My name is Tony Landecker and I work in HUD’s Minneapolis field office. My day-to-day job at HUD is working with public housing authorities in the Minneapolis-Saint Paul area where I help manage their housing units.

On September 24th, I volunteered to deploy to Baton Rouge, Louisiana to join the Disaster Response Team to help more than 60,000 displaced residents find homes after the devastating floods in August.

I was assigned the lead HUD role at the Celtic Shelter in Baton Rouge to join a team working to find permanent housing solutions for 130 families before the shelter was scheduled to close about a week later. With the help of Red Cross volunteers, FEMA volunteers, HUD employees, Louisiana Housing Corporation team members, and Catholic Charities, we called hundreds of apartment developments, property management companies and individual landlords to identify vacant units in which we could place these folks.

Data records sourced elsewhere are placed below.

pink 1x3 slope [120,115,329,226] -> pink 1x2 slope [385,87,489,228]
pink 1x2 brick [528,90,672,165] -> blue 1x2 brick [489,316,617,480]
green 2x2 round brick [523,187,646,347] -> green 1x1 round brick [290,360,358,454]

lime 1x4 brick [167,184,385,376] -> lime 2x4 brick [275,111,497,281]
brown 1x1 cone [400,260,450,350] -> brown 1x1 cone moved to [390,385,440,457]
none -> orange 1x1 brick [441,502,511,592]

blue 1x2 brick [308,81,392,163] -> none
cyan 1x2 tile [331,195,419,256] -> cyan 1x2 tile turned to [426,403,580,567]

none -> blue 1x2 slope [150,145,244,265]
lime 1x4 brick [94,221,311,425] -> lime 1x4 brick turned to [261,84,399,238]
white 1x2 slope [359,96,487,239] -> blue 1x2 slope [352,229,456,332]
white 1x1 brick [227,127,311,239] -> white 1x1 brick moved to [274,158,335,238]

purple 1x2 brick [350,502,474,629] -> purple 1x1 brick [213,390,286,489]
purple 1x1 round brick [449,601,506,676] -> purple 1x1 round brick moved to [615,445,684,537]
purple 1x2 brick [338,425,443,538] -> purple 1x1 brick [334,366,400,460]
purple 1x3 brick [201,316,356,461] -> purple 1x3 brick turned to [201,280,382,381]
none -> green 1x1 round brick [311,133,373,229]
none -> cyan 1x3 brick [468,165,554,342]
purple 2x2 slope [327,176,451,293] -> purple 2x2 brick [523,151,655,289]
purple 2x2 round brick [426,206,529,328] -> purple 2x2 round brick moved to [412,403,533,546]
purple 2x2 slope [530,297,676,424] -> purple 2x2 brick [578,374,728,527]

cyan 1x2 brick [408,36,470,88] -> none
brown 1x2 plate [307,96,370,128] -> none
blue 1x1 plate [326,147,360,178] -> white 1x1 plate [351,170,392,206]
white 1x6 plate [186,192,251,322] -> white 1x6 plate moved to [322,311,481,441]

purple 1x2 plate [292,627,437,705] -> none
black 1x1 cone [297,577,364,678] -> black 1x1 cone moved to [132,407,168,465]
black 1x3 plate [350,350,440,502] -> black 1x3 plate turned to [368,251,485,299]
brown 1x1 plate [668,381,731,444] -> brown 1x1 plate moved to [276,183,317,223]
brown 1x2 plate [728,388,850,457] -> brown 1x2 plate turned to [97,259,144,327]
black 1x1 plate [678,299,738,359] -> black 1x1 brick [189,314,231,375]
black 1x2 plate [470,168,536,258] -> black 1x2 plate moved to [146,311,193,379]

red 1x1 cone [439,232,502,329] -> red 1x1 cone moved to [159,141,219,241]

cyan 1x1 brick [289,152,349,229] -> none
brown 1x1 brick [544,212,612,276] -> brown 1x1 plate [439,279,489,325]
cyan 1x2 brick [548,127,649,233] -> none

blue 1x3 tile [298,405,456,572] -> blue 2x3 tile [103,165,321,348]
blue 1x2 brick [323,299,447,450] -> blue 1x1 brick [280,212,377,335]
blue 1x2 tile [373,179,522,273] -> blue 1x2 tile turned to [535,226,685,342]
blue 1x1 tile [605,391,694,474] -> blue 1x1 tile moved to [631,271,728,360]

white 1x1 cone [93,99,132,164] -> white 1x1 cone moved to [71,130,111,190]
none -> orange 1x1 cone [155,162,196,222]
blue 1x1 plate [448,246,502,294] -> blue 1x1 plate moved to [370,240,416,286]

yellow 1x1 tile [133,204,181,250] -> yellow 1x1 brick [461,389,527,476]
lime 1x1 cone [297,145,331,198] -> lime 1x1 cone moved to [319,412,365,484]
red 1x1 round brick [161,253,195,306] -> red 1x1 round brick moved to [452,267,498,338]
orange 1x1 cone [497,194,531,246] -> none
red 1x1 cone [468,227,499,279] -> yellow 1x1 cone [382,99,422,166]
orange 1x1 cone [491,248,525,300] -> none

I was totally unprepared for the personal impact the work would have on me, and the impression we left on the people we served. What I saw took my breath away. In some towns, a devastating 90 percent of the residents lost their homes and businesses.

This extraordinary team made the impossible possible, getting survivors into permanent housing in as little as one day. Together, we identified available housing and the Louisiana Housing Corporation worked to qualify survivors for up to 12 months of rental assistance and they even arranged for housing inspections all in the same day.

The Red Cross provided transportation so these families could view the housing, and once the lease was signed, moved them into their new home. Other partner agencies helped to overcome any barriers facing these families, including providing security and utility deposits, furniture and bedding, application fees, hotels (if the lease couldn’t be signed in one day), food and gas cards, and sometimes even cash.

By 2 p.m. on the day of the shelter’s closing, we placed the last family in a four-bedroom home. We were exhausted but elated! From this experience I learned that strength of will is a powerful thing and that by working as a team we could move mountains. I also learned that providing these families with literature, referrals and links to available resources doesn’t work. Elbow grease is what’s needed. It’s the personal touch that makes all the difference.

My experience of spending more than two weeks in a disaster zone is something that changed my outlook on my own family and my job. The opportunity to help in such a profound way is incredibly gratifying. I will forever remember the survivors we were able to assist and the hope and promise our HUD team was able to provide.

Tony Landecker is a Management Specialist in HUD’s Minneapolis Field Office.